_Action item_
The reply must reproduce each line below exactly.

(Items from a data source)
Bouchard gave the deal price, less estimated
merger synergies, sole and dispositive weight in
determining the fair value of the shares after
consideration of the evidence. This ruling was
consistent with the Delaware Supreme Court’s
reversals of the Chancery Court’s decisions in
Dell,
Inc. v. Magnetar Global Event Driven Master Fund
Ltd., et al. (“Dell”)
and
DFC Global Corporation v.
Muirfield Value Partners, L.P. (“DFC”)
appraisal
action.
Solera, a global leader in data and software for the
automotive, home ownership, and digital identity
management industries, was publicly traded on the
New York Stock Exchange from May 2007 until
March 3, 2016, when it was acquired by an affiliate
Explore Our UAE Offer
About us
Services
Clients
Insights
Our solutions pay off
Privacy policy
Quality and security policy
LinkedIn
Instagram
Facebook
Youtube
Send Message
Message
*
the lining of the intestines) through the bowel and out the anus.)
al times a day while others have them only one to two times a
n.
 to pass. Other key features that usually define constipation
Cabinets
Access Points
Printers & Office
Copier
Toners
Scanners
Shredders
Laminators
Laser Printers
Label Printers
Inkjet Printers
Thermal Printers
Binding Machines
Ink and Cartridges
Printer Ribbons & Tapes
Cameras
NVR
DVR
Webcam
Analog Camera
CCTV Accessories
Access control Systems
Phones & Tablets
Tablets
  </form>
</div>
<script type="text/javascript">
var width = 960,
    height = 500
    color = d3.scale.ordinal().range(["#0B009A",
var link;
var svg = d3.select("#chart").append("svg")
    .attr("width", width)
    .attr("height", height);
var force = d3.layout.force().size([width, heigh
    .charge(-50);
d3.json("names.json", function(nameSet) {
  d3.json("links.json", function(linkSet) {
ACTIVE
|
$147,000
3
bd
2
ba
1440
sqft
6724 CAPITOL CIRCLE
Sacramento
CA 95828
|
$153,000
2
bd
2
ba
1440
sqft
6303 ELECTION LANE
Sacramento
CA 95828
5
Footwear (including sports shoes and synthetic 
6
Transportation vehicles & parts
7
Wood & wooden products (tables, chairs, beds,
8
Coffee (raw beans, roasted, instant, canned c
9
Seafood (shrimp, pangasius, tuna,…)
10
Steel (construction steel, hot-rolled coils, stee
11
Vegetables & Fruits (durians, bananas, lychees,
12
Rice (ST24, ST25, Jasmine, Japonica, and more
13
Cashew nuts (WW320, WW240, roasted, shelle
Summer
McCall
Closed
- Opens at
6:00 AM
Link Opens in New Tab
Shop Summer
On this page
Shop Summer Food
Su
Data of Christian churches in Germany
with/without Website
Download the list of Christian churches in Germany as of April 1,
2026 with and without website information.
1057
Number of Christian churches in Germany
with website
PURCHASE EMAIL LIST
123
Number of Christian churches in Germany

_Solved exercise_
Bouchard gave the deal price, less estimated
merger synergies, sole and dispositive weight in
determining the fair value of the shares after
consideration of the evidence. This ruling was
consistent with the Delaware Supreme Court’s
reversals of the Chancery Court’s decisions in
Dell,
Inc. v. Magnetar Global Event Driven Master Fund
Ltd., et al. (“Dell”)
and
DFC Global Corporation v.
Muirfield Value Partners, L.P. (“DFC”)
appraisal
action.
Solera, a global leader in data and software for the
automotive, home ownership, and digital identity
management industries, was publicly traded on the
New York Stock Exchange from May 2007 until
March 3, 2016, when it was acquired by an affiliate
Explore Our UAE Offer
About us
Services
Clients
Insights
Our solutions pay off
Privacy policy
Quality and security policy
LinkedIn
Instagram
Facebook
Youtube
Send Message
Message
*
the lining of the intestines) through the bowel and out the anus.)
al times a day while others have them only one to two times a
n.
 to pass. Other key features that usually define constipation
Cabinets
Access Points
Printers & Office
Copier
Toners
Scanners
Shredders
Laminators
Laser Printers
Label Printers
Inkjet Printers
Thermal Printers
Binding Machines
Ink and Cartridges
Printer Ribbons & Tapes
Cameras
NVR
DVR
Webcam
Analog Camera
CCTV Accessories
Access control Systems
Phones & Tablets
Tablets
  </form>
</div>
<script type="text/javascript">
var width = 960,
    height = 500
    color = d3.scale.ordinal().range(["#0B009A",
var link;
var svg = d3.select("#chart").append("svg")
    .attr("width", width)
    .attr("height", height);
var force = d3.layout.force().size([width, heigh
    .charge(-50);
d3.json("names.json", function(nameSet) {
  d3.json("links.json", function(linkSet) {
ACTIVE
|
$147,000
3
bd
2
ba
1440
sqft
6724 CAPITOL CIRCLE
Sacramento
CA 95828
|
$153,000
2
bd
2
ba
1440
sqft
6303 ELECTION LANE
Sacramento
CA 95828
5
Footwear (including sports shoes and synthetic 
6
Transportation vehicles & parts
7
Wood & wooden products (tables, chairs, beds,
8
Coffee (raw beans, roasted, instant, canned c
9
Seafood (shrimp, pangasius, tuna,…)
10
Steel (construction steel, hot-rolled coils, stee
11
Vegetables & Fruits (durians, bananas, lychees,
12
Rice (ST24, ST25, Jasmine, Japonica, and more
13
Cashew nuts (WW320, WW240, roasted, shelle
Summer
McCall
Closed
- Opens at
6:00 AM
Link Opens in New Tab
Shop Summer
On this page
Shop Summer Food
Su
Data of Christian churches in Germany
with/without Website
Download the list of Christian churches in Germany as of April 1,
2026 with and without website information.
1057
Number of Christian churches in Germany
with website
PURCHASE EMAIL LIST
123
Number of Christian churches in Germany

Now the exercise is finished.